Skull and brain endocast of A. africanus, Mrs. Ples (photo: Transvaal Mus.) 

 In 1947 Robert  Broom and John T. Robinson found a nearly complete skull of an adult hominin in a cave near Sterkfontein, South Africa. The site is about 40 km NW of Johannesburg in a limestone region of the Transvaal. Based on tooth analysis, the fossil is considered that of an adult female.The skull was nicknamed "Mrs. Ples" from the name Plesianthropus transvaalensis ("near-man from the Transvaal"), that Broom initially gave the skull. It is now considered part of the species Australopithecus africanus, and this is the most complete A. africanus skull known.

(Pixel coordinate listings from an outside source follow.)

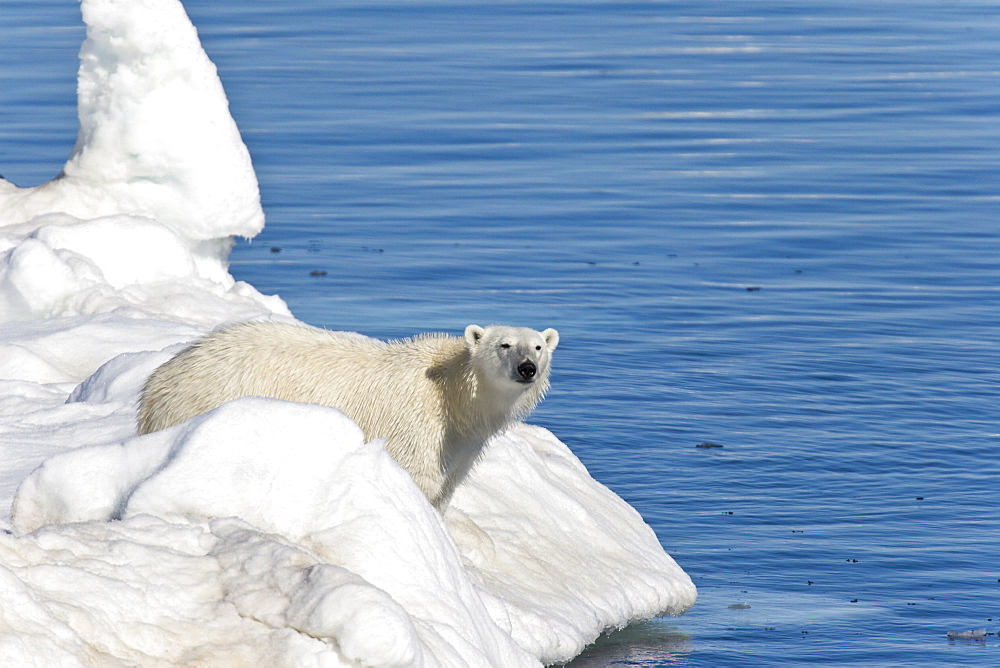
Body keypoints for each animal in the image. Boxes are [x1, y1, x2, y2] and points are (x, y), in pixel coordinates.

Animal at [138, 320, 560, 508]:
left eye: (538, 346)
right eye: (505, 344)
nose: (526, 368)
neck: (452, 394)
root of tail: (158, 381)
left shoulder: (461, 446)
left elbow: (444, 489)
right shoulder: (417, 427)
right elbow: (415, 480)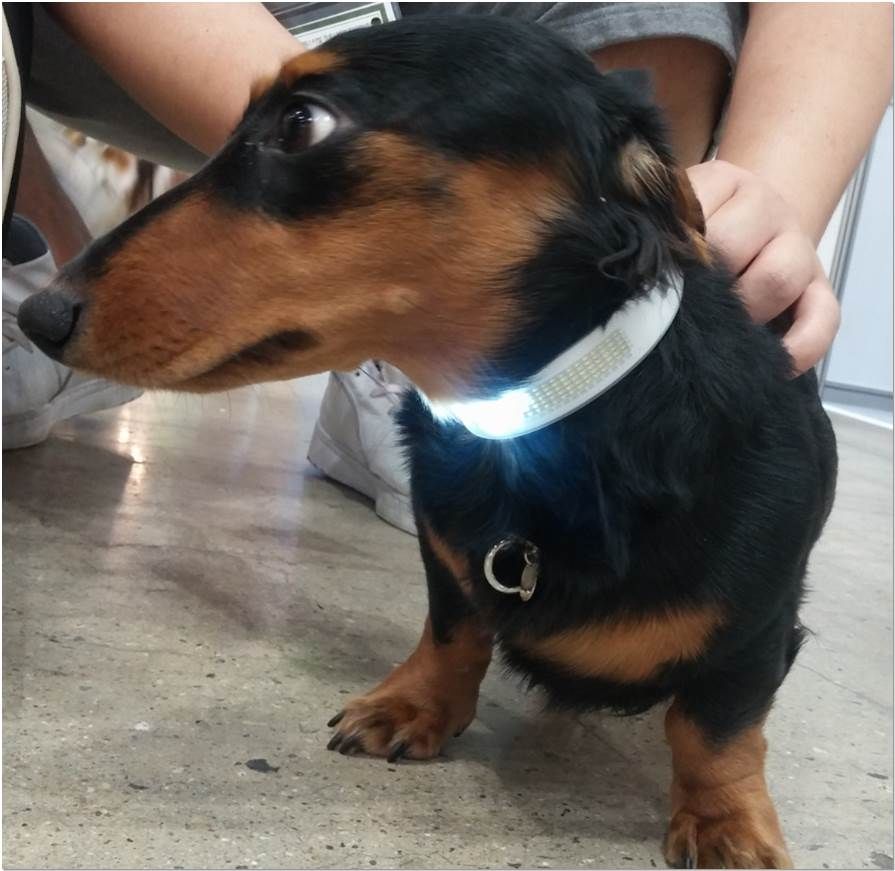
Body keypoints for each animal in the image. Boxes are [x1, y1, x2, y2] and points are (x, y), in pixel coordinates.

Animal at [18, 17, 838, 868]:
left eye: (301, 123)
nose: (38, 316)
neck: (526, 426)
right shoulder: (445, 559)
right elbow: (451, 632)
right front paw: (414, 704)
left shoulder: (755, 630)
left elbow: (714, 728)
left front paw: (722, 821)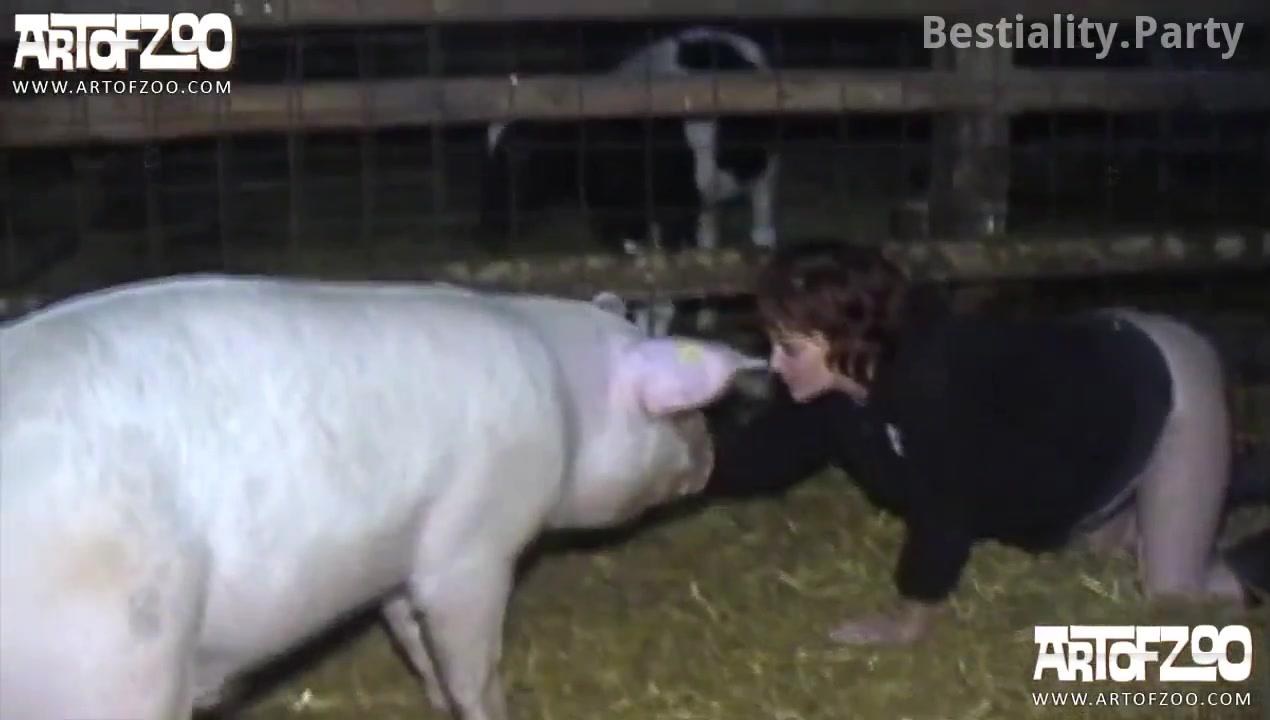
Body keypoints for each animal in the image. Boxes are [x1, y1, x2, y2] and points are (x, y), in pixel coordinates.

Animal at [0, 273, 767, 720]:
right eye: (673, 413)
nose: (712, 457)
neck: (567, 400)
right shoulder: (472, 546)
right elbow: (472, 665)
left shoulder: (404, 551)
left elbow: (412, 639)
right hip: (115, 659)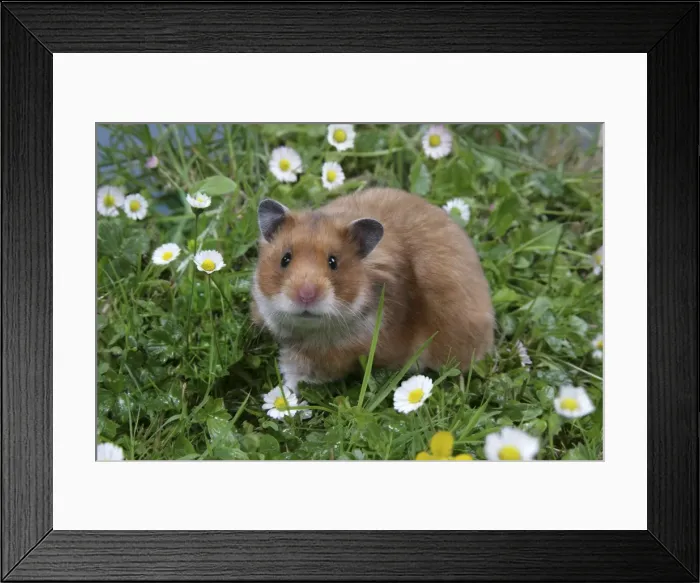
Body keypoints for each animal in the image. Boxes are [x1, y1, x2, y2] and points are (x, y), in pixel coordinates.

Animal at [251, 187, 495, 395]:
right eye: (285, 259)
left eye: (333, 262)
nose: (306, 295)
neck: (309, 329)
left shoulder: (336, 356)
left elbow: (299, 373)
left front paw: (287, 395)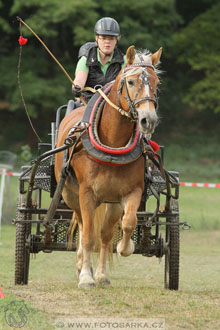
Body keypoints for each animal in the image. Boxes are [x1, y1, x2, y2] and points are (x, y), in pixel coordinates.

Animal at [55, 45, 162, 288]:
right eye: (130, 82)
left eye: (156, 82)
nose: (148, 120)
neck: (112, 142)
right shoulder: (86, 193)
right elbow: (87, 236)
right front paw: (86, 277)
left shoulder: (131, 192)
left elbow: (127, 224)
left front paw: (125, 248)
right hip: (71, 194)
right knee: (83, 226)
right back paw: (81, 266)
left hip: (110, 201)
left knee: (104, 234)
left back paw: (101, 274)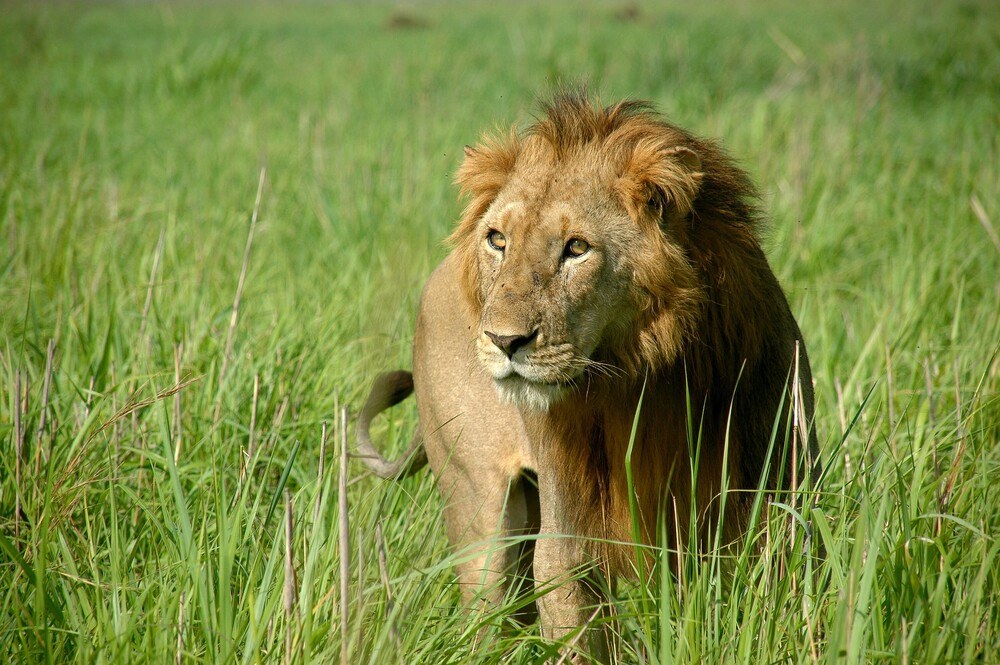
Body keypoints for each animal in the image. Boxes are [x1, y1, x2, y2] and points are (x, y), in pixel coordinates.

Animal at [357, 91, 818, 661]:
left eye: (576, 247)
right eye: (497, 240)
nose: (503, 341)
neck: (640, 380)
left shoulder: (779, 497)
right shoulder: (568, 537)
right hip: (479, 508)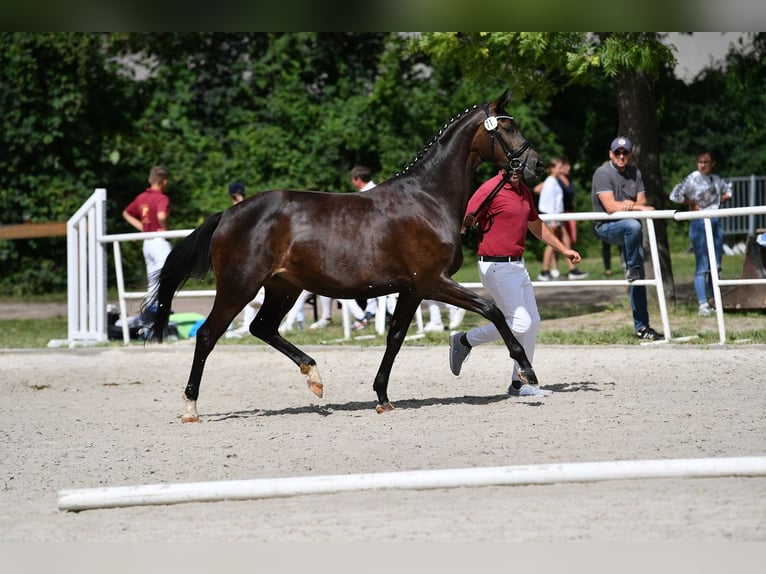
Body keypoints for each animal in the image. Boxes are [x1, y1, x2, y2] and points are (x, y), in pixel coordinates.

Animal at [149, 89, 544, 422]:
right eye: (507, 127)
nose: (536, 165)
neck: (428, 198)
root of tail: (227, 215)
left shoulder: (411, 290)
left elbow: (395, 339)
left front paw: (382, 397)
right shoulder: (433, 282)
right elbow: (493, 310)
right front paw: (527, 371)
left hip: (283, 288)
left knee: (262, 327)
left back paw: (314, 376)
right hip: (239, 287)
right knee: (207, 335)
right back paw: (190, 407)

Mrs. Ples had a brain size or cranial capacity of about 485 cubic centimetres, only slightly larger than that of a chimpanzee. Her skull also revealed that she walked upright, based on the location of the foramen magnum on the underside of the skull, where the medulla oblongata also lies, as opposed to near the back of the skull as in the case of anthropoid apes. This was one of the first fossils (along with the Taung child skull found by Dart in 1924) to reveal that upright walking had evolved well before any significant growth in brain size.  The fossil has been dated by a combination of palaeomagnetism and uranium-lead techniques to ca. 2.05 million years ago.